Astronomers from Bengaluru-based Indian Institute of Astrophysics (IIA) have developed a new low-cost star sensor, which is ready for launch on the PSLV’s stage-4 orbital platform to be used for CubeSats and other small satellite missions. This instrument, called Starberry-Sense, is built using off-the-shelf components, making it easy to customize for multiple requirements.
The sensor utilizes a raspberry Pi as its brain, making it much cheaper than commercially available star sensors, which can cost up to 10 times more than Starberry-Sense. The device also successfully underwent vibration and thermal vacuum tests that prove its suitability for space launch and operations. Furthermore, the team coupled some extremely optimized algorithms with a raspberry Pi to create a potent star sensor.
The collaboration between the IIA, other collaborators, and their use of commercially available components made an instrument that is affordable for CubeSats and other small satellites, greatly increasing their capabilities. Bharat Chandra, a PhD student at the IIA and author of the research published in the Journal of Astronomical Telescopes, Instruments, and Systems said, “We could demonstrate that instruments built from easily available components can be qualified for space.”

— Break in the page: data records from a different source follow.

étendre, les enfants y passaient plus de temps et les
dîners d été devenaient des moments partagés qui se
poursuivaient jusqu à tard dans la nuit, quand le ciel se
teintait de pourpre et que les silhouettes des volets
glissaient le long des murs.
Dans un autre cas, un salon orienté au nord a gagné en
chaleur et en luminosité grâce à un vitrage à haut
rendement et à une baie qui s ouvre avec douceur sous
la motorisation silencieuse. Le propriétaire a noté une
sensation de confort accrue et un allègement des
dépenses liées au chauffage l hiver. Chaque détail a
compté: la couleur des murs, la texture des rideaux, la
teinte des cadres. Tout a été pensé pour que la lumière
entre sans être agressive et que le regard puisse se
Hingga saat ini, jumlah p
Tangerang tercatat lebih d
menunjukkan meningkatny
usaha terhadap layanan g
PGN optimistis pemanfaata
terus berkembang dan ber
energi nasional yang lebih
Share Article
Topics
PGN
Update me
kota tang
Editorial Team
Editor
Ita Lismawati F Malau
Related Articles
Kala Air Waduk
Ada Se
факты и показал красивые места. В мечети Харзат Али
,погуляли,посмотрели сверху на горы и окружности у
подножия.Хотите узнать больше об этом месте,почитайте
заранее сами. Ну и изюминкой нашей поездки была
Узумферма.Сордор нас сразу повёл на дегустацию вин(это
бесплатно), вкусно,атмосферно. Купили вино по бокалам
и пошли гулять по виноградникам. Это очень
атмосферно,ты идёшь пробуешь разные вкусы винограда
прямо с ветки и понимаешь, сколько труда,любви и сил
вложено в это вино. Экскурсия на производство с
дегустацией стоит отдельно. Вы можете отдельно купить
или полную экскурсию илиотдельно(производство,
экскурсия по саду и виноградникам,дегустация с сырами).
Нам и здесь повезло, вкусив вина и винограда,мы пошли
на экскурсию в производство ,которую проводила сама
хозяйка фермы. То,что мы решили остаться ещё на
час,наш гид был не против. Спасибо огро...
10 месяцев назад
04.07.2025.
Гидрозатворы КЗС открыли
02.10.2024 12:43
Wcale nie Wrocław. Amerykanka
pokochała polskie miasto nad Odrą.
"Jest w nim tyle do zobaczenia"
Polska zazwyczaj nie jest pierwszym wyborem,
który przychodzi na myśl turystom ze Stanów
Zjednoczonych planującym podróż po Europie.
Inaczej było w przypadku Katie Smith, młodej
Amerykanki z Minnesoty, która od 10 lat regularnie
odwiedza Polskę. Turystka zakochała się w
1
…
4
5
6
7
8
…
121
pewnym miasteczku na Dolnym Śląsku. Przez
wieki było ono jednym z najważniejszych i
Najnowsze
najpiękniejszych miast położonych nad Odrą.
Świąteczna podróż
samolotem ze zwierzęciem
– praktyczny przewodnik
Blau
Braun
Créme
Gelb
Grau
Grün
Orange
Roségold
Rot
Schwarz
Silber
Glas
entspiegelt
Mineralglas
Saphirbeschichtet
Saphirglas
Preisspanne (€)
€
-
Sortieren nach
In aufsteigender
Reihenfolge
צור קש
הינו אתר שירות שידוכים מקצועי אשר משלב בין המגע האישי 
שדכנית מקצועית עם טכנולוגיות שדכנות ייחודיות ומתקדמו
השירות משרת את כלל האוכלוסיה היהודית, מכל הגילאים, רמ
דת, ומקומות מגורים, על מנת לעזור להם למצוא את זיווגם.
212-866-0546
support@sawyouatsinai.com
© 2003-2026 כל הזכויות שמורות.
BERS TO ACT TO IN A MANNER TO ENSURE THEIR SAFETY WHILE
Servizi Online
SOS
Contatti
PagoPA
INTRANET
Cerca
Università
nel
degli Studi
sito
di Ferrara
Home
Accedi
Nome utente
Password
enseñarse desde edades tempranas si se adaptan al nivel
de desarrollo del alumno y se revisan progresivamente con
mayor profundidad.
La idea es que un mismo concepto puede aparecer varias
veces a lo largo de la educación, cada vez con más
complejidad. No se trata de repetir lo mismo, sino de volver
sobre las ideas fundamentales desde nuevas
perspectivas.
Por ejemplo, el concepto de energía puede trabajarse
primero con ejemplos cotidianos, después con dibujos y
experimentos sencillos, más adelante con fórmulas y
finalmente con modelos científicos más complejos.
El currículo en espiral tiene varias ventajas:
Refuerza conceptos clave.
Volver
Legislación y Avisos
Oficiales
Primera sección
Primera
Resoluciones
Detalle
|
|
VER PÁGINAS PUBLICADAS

Other collaborators include Mayuresh Sarpotdar, former IIA PhD working with Dhruva Space; Richa Rai, a post- doctoral fellow at the National Institute for Nuclear Physics, Trieste, Italy; Rekhesh Mohan, Scientist D, IIA; Joice Mathew, instrumentation scientist at Australian National University (ANU); Margarita Safonova, IIA; and Jayant Murthy, retired senior professor, IIA.
The Indian Institute of Astrophysics is an autonomous institution of the Department of Science and Technology, located in Hoskote, Bengaluru. The IAI provides research and teaching in astronomy and astrophysics and works with Indian universities, other institutions of higher learning, research laboratories and related industries. The Institute also fosters national and international collaborations in astronomical research, instrumentation and development of space-related technology.
Bharat Chandra has been an integral part of the team that designed Starberry-Sense. He is an M.Tech-PhD student in Astronomical Instrumentation at IIA and currently pursues his research in the laser guide star wavefront sensing techniques. His research is aimed at exploring the use of adaptive optics methods to enhance the imaging capabilities of ground-based telescopes.
The invention of Starberry-Sense is a testament to the collaborative effort between IIA, collaborators and the Indian space industry. There is tremendous potential for CubeSats and small satellite missions with the invention of this low-cost and efficient star sensor. This device not only makes space missions more affordable and accessible but also sets an encouraging precedent for innovation in astronomy and astrophysics.